WHAT ABOUT PENSIONS FOR KIDS?
Another investment opportunity that could provide a sizeable sum for a child’s very long-term future is a pension. They can be opened by parents or grandparents and contributed to from as soon as the child is born but can’t be accessed until the age of 65. Up to £3,600 a year can be paid in, or £300 a month, and as the government automatically tops up payments by 20 per cent, you only need to contribute £2,880 to reach the £3,600 annual limit.
There are two main versions of pensions for kids – a stakeholder pension or a junior self invested personal pension (Sipp). With the first, an investment manager chooses what to use your money to back and you pay for their services. With the cheaper latter option, you’re in charge and you’ll have a far greater range of investment options but you’ll have to shoulder the full burden of stock selection and be prepared to take the risk that entails.

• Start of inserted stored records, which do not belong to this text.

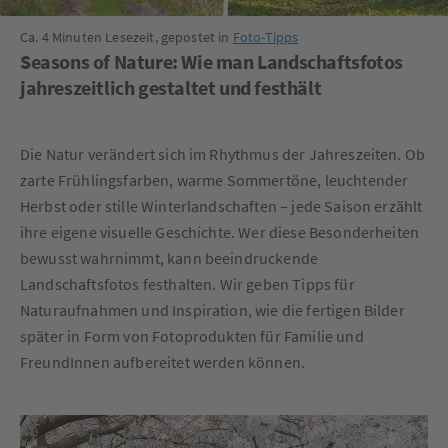
Ca. 4 Minuten Lesezeit, gepostet in
Foto-Tipps
Seasons of Nature: Wie man Landschaftsfotos
jahreszeitlich gestaltet und festhält
Die Natur verändert sich im Rhythmus der Jahreszeiten. Ob
zarte Frühlingsfarben, warme Sommertöne, leuchtender
Herbst oder stille Winterlandschaften – jede Saison erzählt
ihre eigene visuelle Geschichte. Wer diese Besonderheiten
bewusst wahrnimmt, kann beeindruckende
Landschaftsfotos festhalten. Wir geben Tipps für
Naturaufnahmen und Inspiration, wie die fertigen Bilder
später in Form von Fotoprodukten für Familie und
FreundInnen aufbereitet werden können.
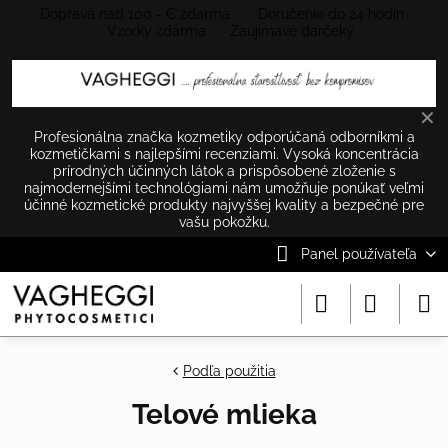
Doprava nad 100.- € zdarma Doručenie do 24 hodín
Vzorky zdarma Zaujímavé darčeky
✕
Profesionálna značka kozmetiky odporúčaná odborníkmi a
kozmetičkami s najlepšími recenziami. Vysoká koncentrácia
prírodných účinných látok a prispôsobené zloženie s
najmodernejšími technológiami nám umožňuje ponúkať veľmi
účinné kozmetické produkty najvyššej kvality a bezpečné pre
vašu pokožku.
Panel používateľa
Podľa použitia
Telové mlieka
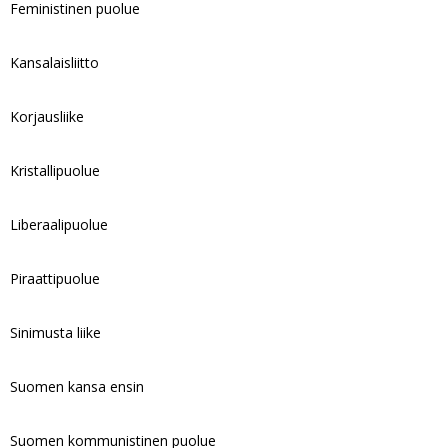
Feministinen puolue
Kansalaisliitto
Korjausliike
Kristallipuolue
Liberaalipuolue
Piraattipuolue
Sinimusta liike
Suomen kansa ensin
Suomen kommunistinen puolue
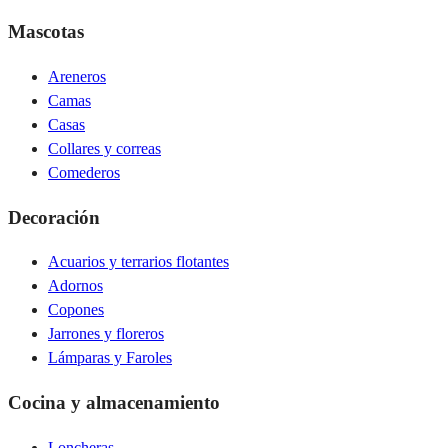
Mascotas
Areneros
Camas
Casas
Collares y correas
Comederos
Decoración
Acuarios y terrarios flotantes
Adornos
Copones
Jarrones y floreros
Lámparas y Faroles
Cocina y almacenamiento
Loncheras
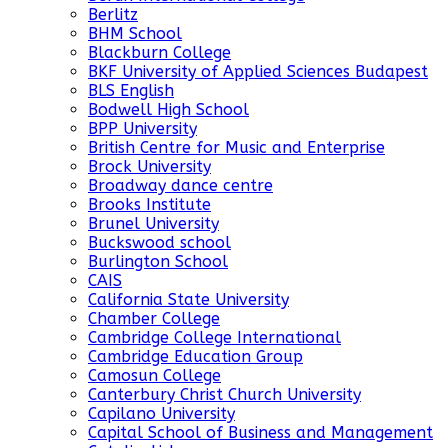
Berlitz
BHM School
Blackburn College
BKF University of Applied Sciences Budapest
BLS English
Bodwell High School
BPP University
British Centre for Music and Enterprise
Brock University
Broadway dance centre
Brooks Institute
Brunel University
Buckswood school
Burlington School
CAIS
California State University
Chamber College
Cambridge College International
Cambridge Education Group
Camosun College
Canterbury Christ Church University
Capilano University
Capital School of Business and Management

Fidelity International’s analysis shows if you were to invest £300 a month into a Sipp for the first 18 years of your child’s life, they would end up with a very impressive £567,258 pension at the age of 65 even if they didn’t make further contributions during their adult life.
All funds will have a stated aim, and depending on what they invest in and how they do it, they will be more or less risky.
Juliet Schooling Latter, research director at Chelsea Financial Services – who invests in a Junior Isa for her stepsons – has some specific fund picks based on the experience of Chelsea’s clients.
She says: ‘We’ve generally found that, among our client base at least, people are willing to take a bit more risk with Junior Isa investments than they are adult Isas. This may be because they see the time horizon being longer (a full 18 years in most cases), or it’s not savings core to their own future/retirement – it’s a ‘nice extra’ for children. Whatever the reason, we see most money going into global and emerging market equity funds.
‘Another trend we see is that people like investing in areas that will capture the imagination of their older children, so they can talk to them about it without eyes glazing over!’